:: Task instructions ::
Copy out the listing below word for word, from the line with "scientific name: Delichon urbicum" to the line with "genus: Rhamnus", including both of those lines.

:: Input for this task ::
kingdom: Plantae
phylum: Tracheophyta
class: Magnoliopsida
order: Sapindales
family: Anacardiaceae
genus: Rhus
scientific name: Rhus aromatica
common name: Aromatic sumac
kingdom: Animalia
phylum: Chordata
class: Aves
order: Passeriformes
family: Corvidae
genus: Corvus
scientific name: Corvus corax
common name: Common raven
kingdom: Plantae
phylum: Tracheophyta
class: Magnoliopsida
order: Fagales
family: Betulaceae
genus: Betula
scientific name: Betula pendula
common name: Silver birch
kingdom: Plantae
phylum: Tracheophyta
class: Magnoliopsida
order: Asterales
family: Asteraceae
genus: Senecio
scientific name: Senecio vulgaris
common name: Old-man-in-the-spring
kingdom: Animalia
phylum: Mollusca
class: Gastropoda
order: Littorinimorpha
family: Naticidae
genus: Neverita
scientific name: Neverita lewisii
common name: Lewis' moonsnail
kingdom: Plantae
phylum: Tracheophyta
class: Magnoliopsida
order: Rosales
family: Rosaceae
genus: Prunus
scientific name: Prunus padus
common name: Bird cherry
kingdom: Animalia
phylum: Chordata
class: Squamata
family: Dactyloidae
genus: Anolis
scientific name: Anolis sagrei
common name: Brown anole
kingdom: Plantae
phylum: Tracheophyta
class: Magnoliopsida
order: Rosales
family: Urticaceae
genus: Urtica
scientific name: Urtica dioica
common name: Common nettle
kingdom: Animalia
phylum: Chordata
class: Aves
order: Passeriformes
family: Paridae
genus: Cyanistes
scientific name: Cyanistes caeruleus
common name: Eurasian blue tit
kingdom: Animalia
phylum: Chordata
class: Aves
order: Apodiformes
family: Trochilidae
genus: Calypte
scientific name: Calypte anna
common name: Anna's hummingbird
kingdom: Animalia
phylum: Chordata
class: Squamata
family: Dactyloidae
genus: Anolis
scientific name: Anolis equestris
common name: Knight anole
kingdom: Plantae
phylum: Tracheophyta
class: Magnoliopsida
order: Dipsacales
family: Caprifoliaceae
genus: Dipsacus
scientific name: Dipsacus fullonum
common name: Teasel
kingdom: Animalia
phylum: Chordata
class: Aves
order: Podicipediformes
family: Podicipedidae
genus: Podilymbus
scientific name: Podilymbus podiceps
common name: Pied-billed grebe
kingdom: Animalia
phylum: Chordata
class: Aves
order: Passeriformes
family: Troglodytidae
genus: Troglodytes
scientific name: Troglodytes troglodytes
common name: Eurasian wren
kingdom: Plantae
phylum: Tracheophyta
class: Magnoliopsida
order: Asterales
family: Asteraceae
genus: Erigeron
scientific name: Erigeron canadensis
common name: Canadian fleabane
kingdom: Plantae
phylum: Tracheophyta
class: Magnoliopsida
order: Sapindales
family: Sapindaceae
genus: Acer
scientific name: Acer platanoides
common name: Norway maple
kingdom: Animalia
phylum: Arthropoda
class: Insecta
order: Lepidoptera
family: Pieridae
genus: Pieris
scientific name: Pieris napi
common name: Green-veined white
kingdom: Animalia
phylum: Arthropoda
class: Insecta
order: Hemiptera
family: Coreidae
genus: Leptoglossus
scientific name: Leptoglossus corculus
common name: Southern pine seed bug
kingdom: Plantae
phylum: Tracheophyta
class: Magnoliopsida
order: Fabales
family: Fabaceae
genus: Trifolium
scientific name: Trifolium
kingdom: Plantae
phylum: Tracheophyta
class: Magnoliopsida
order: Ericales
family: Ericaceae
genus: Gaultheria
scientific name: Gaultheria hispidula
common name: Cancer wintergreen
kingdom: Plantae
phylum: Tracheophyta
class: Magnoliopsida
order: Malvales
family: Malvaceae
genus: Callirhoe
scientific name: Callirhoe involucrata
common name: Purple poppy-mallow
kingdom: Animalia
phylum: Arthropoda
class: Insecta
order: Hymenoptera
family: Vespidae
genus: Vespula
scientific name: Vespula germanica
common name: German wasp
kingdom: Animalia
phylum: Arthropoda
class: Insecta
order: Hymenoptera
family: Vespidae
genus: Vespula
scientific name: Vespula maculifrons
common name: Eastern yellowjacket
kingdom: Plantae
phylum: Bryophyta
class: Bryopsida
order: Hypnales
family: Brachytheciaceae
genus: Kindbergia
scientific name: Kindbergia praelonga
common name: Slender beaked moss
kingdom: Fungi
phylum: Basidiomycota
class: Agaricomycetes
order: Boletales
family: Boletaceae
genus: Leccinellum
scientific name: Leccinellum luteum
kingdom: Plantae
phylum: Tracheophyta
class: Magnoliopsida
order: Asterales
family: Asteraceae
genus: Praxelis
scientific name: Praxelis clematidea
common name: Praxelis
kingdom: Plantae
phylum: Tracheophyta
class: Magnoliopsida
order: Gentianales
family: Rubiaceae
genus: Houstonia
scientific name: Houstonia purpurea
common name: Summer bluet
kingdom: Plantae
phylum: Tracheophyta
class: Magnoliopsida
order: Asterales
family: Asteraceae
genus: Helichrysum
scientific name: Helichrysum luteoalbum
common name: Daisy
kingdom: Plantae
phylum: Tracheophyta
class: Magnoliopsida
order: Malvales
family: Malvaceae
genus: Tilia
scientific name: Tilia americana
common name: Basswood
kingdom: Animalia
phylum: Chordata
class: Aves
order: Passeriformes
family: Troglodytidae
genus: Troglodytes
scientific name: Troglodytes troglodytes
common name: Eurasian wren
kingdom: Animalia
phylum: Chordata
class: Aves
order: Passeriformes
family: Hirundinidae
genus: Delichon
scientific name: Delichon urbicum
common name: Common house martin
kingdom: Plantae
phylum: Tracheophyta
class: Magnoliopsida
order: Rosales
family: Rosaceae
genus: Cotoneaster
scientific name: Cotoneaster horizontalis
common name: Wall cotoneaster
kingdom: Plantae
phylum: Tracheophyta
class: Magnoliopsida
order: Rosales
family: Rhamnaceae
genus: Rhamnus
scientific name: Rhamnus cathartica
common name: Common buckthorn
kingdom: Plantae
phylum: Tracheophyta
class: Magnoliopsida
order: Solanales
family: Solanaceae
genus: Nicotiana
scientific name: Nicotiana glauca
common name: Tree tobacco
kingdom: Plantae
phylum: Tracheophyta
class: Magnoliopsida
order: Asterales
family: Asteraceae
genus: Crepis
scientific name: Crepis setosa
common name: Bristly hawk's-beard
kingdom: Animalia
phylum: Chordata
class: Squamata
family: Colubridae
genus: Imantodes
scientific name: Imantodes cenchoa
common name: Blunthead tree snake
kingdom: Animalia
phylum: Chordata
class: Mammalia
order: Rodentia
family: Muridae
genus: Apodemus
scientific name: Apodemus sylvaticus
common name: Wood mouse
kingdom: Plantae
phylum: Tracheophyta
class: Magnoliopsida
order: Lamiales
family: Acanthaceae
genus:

:: Final result ::
scientific name: Delichon urbicum
common name: Common house martin
kingdom: Plantae
phylum: Tracheophyta
class: Magnoliopsida
order: Rosales
family: Rosaceae
genus: Cotoneaster
scientific name: Cotoneaster horizontalis
common name: Wall cotoneaster
kingdom: Plantae
phylum: Tracheophyta
class: Magnoliopsida
order: Rosales
family: Rhamnaceae
genus: Rhamnus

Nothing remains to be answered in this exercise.